__Given passage__.

[Start of section]

Reflections and Insights - Gorging in France ...Then Basquing in the Pyrenees - 2023 - CycleBlaze

Reflections and Insights

What Worked, What Didn't and Other Musings

It's always hard to write up this part of the journal.

Now at home and stuck back into our 'other life', reviewing the last few months and distilling them down into something succinct and concrete is tough. But is has to be done, so here it goes.

We’ve all heard the phase ‘I stopped in my tracks’, and we’ve all probably used it metaphorically in describing some part of our tours. I know I have.

This tour was different though. On countless occasions we literally stopped in our tracks, which was usually the middle of the road we were on, slack jawed, and just soaked in the moment. 

The variety, beauty, grandeur, and often the solitude of the places we cycled through was beyond compare.

Travelling through Europe, and other parts of the world, is not a new thing for us, and we are very grateful for the good fortune and luck that has afforded us that opportunity, but this trip had such a different feel to it than any other we’ve done. It was the natural environment, at times augmented, but not overridden, by human elements, that set the tone for the entire trip.

[End of section]

__Assignment 1__.
Answer these questions using the cycling reflection.
(a) Where were the travelers usually standing when they literally stopped in their tracks?
(b) Besides variety, beauty, and grandeur, what quality of the places they cycled through is named?
(c) What set the tone for the entire trip?
__Assignment 2__. According to the cycling reflection, why is writing up this part of the journal tough?
__Assignment 3__. Rewrite the part of the cycling reflection that begins at the words "Reflections and Insights - Gorging" and ends after "of the journal.", with "journal" changed to "diary".

__Provided records__.
[Start of section]

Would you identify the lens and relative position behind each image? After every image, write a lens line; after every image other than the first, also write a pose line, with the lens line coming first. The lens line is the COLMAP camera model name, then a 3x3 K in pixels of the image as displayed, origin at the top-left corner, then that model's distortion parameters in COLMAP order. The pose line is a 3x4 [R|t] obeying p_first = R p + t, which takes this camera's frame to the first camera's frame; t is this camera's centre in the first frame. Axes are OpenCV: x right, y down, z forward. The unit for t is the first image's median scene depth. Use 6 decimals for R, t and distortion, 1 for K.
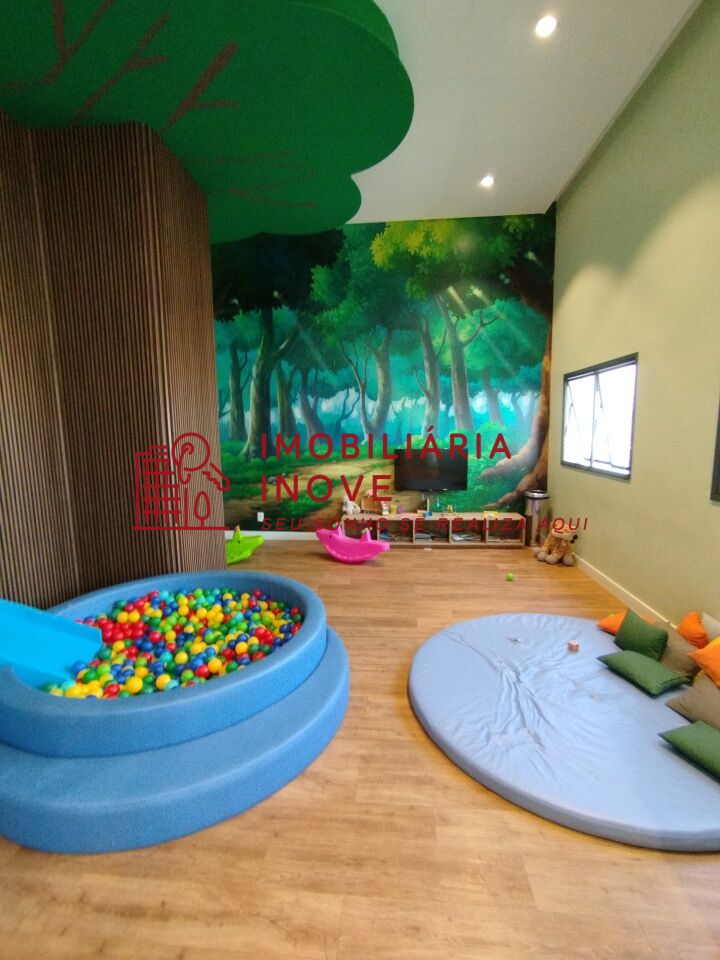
lens RADIAL K [[445.6, 0, 358.5], [0, 445.6, 484.9], [0, 0, 1]] dist [-0.056123, 0.050645]
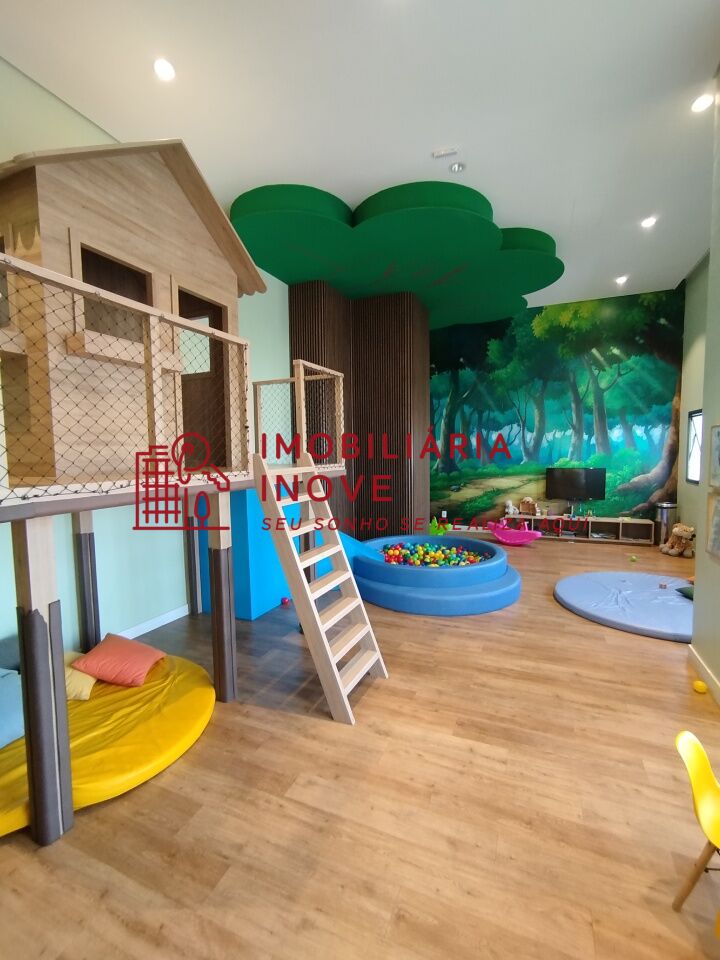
lens RADIAL K [[445.6, 0, 358.5], [0, 445.6, 484.9], [0, 0, 1]] dist [-0.056123, 0.050645]
pose [[0.950969, 0.027739, -0.308041, -0.049846], [-0.043078, 0.998141, -0.043108, 0.056383], [0.306272, 0.054264, 0.950396, -0.472359]]
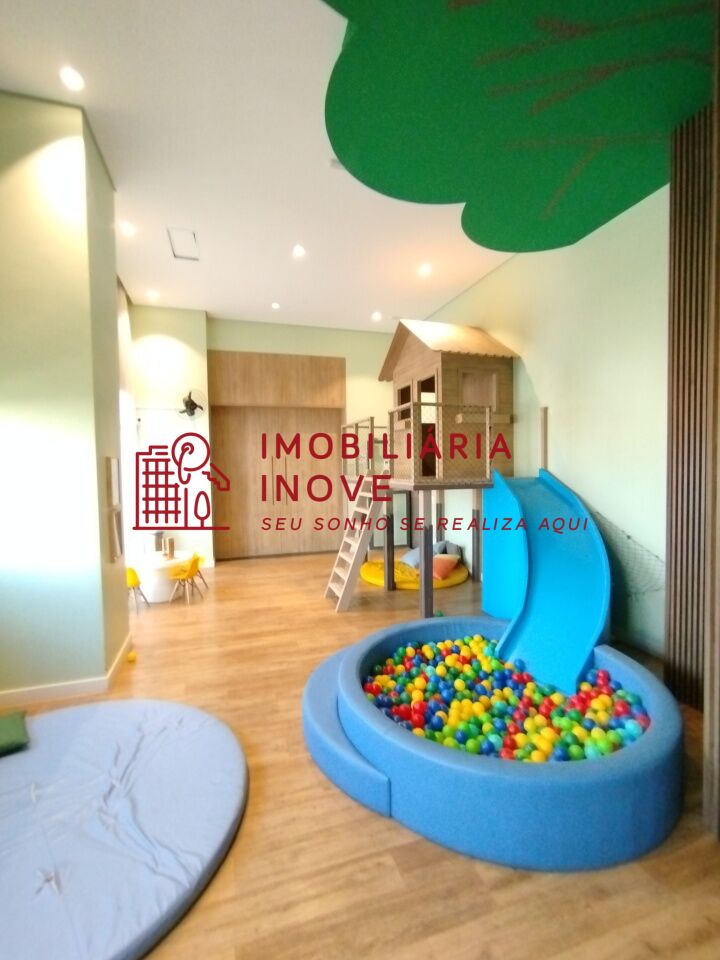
lens RADIAL K [[445.6, 0, 358.5], [0, 445.6, 484.9], [0, 0, 1]] dist [-0.056123, 0.050645]
pose [[-0.923566, 0.043991, -0.380907, 0.100059], [-0.023677, 0.984958, 0.171161, -0.123509], [0.382708, 0.167098, -0.908633, 0.824264]]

[End of section]

__Response 1__.
(a) Usually in the middle of the road they were on.
(b) Often the solitude.
(c) The natural environment, at times augmented but not overridden by human elements.

__Response 2__. The writer is now at home and stuck back into their "other life." Reviewing the last few months and distilling them into something succinct and concrete is hard.

__Response 3__.
Reflections and Insights - Gorging in France ...Then Basquing in the Pyrenees - 2023 - CycleBlaze

Reflections and Insights

What Worked, What Didn't and Other Musings

It's always hard to write up this part of the diary.